In their abstract submitted to the NSF, King and his collaborators from the University of Illinois at Urbana-Champaign (Illinois) explained that the bird's nest, which "reliably holds its shape against various mechanical perturbations ... is the result of a subtle interplay between geometry, elasticity, and friction that has not yet been characterized or modeled despite its potential in building, packaging, self-repairing, shock-absorption, and material reusability."
In the emerging field of "aleatory architecture" (from the Latin word for "dice"), for example, granular materials—analogous to the components of nests—are poured into a mold until they jam together into a structurally stable, load-bearing form, such as an arch. Also, King added, nests are lightweight, soft, flexible and shock-absorbent, but made up of hard, durable components—properties which are ideal for packaging materials.
"If these principles could be applied to, say, packing of things to be transported, you could conform the packaging material to the shape of the thing it's supposed to hold—like a nest that you place some fragile thing in," he said. "If we can understand how the shock-absorbing behavior of this collective material works, we can manipulate it to accommodate different geometries. To some extent, that's kind of what the birds do. They make a shape that is going to absorb certain perturbations, and keep the eggs in the middle of it."

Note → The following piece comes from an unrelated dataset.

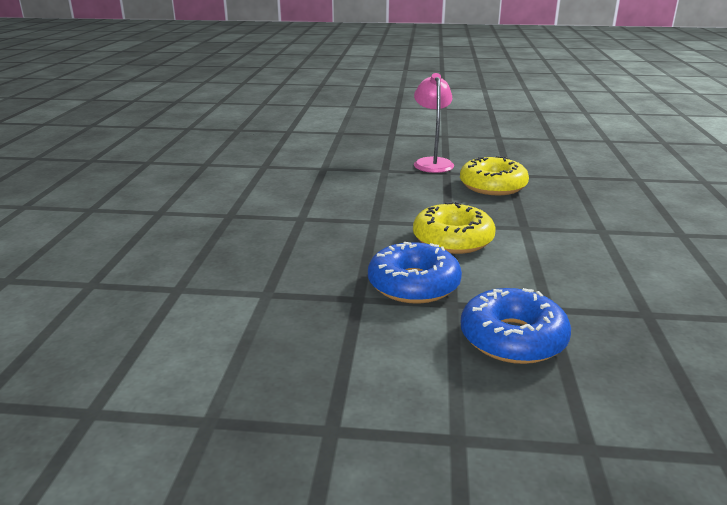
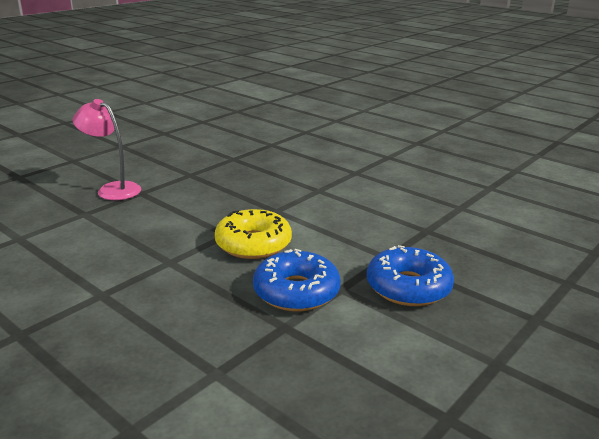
camera: 55 degrees left, 0 degrees up
yellow donut [460,156,529,195] -> none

To better understand these principles, King's graduate assistant Nicholas Weiner is conducting a series of coordinated physical and computational experiments to analyze the behavior of disordered, randomly packed filaments in response to pressure, shaking and other perturbations. He hopes to characterize this behavior and coordinate with the collaborators at Illinois who will attempt to duplicate his findings through computer simulations.

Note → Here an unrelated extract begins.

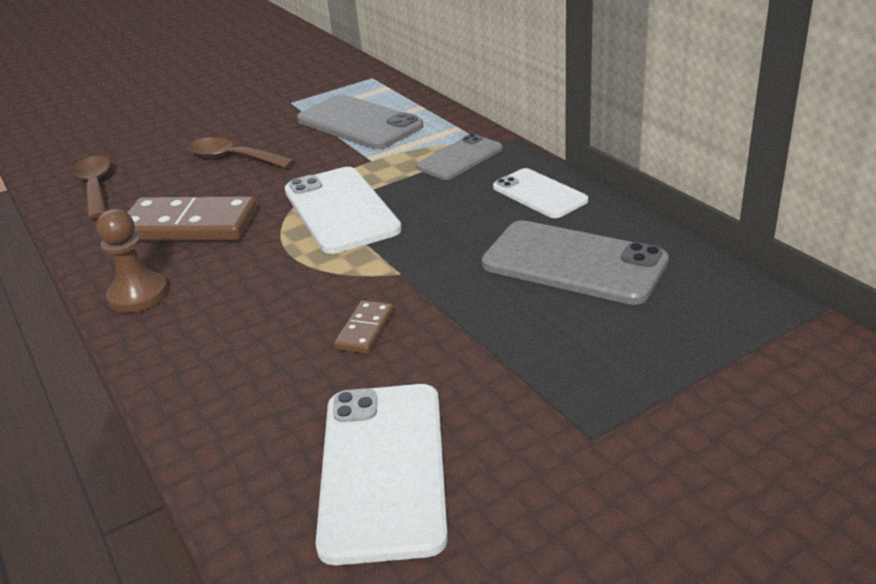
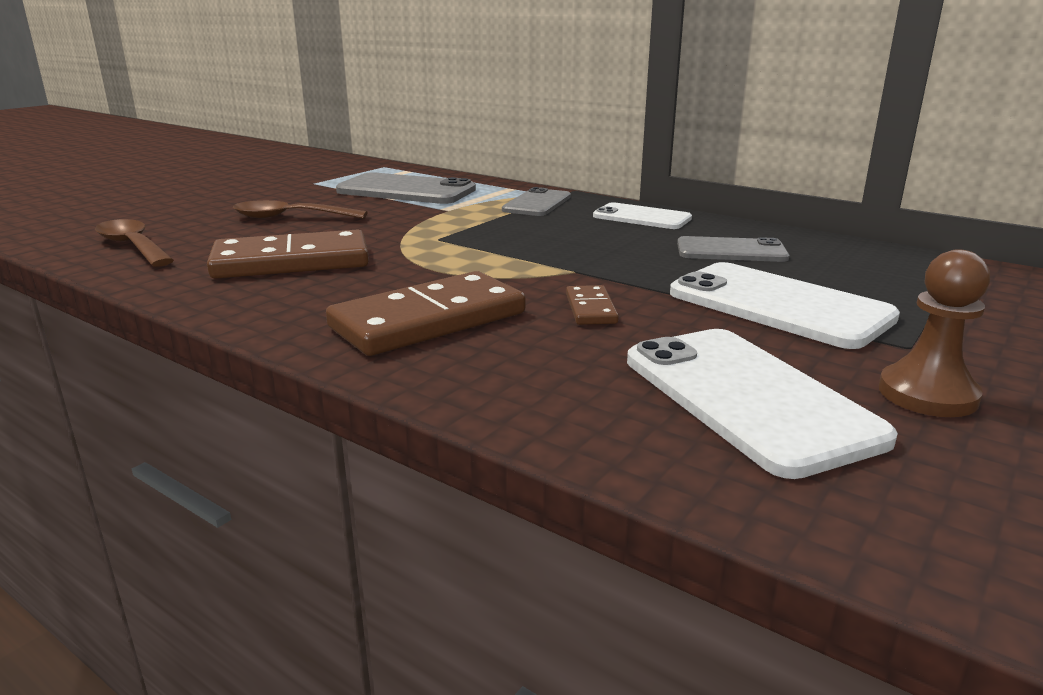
camera: 25 degrees left, 10 degrees down
brown pawn [96,209,168,313] -> brown pawn moved to [878,249,990,417]
white phone [285,167,402,254] -> white phone moved to [670,262,900,349]
grey phone [481,220,669,305] -> grey phone [677,236,789,262], size x0.62
none -> brown domino [326,271,526,356]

King—a member of UA's Biomimicry Research and Innovation Center, an interdisciplinary center dedicated to innovation inspired by nature—is also planning to observe the feathered physicists themselves, toiling in their arboreal labs. He hopes to collaborate with the Akron Zoo to set up cameras and record the birds at work.

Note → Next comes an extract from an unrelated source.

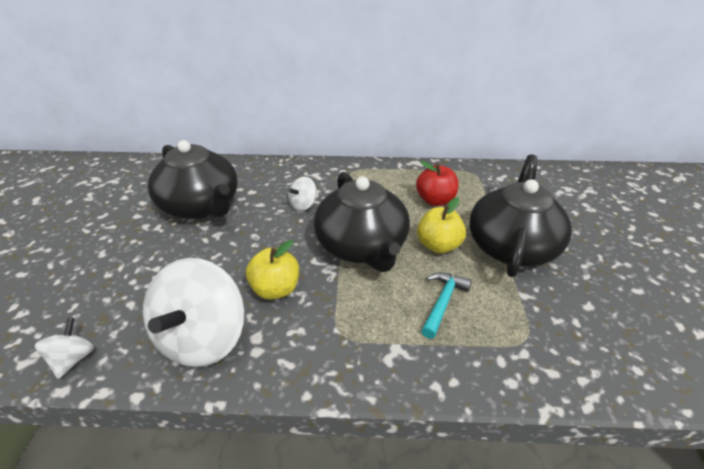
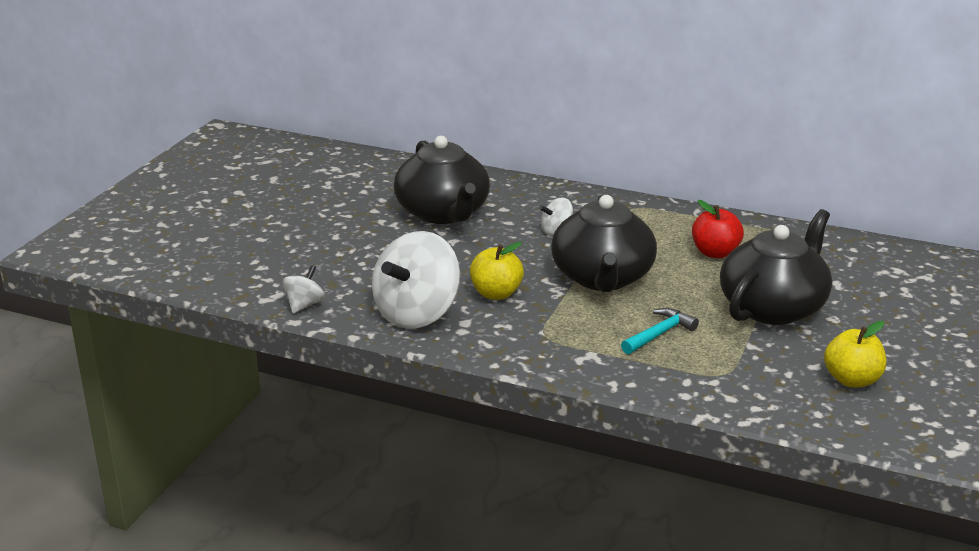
camera: 20 degrees right, 10 degrees down
yellow apple [417,197,466,253] -> yellow apple moved to [824,321,886,388]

"We want to see evidence of a particular protocol being used in making this work," he said. "There's likely a kind of built-in intuition that depends on these things that we haven't been able to put our finger on yet."
Some of those things, though, are far beyond the wingspan of his current research.
"A lot of these nests are way more complicated than we're really willing to think about," he said. "In some of them, the birds tie formal knots. ... That's a different thing."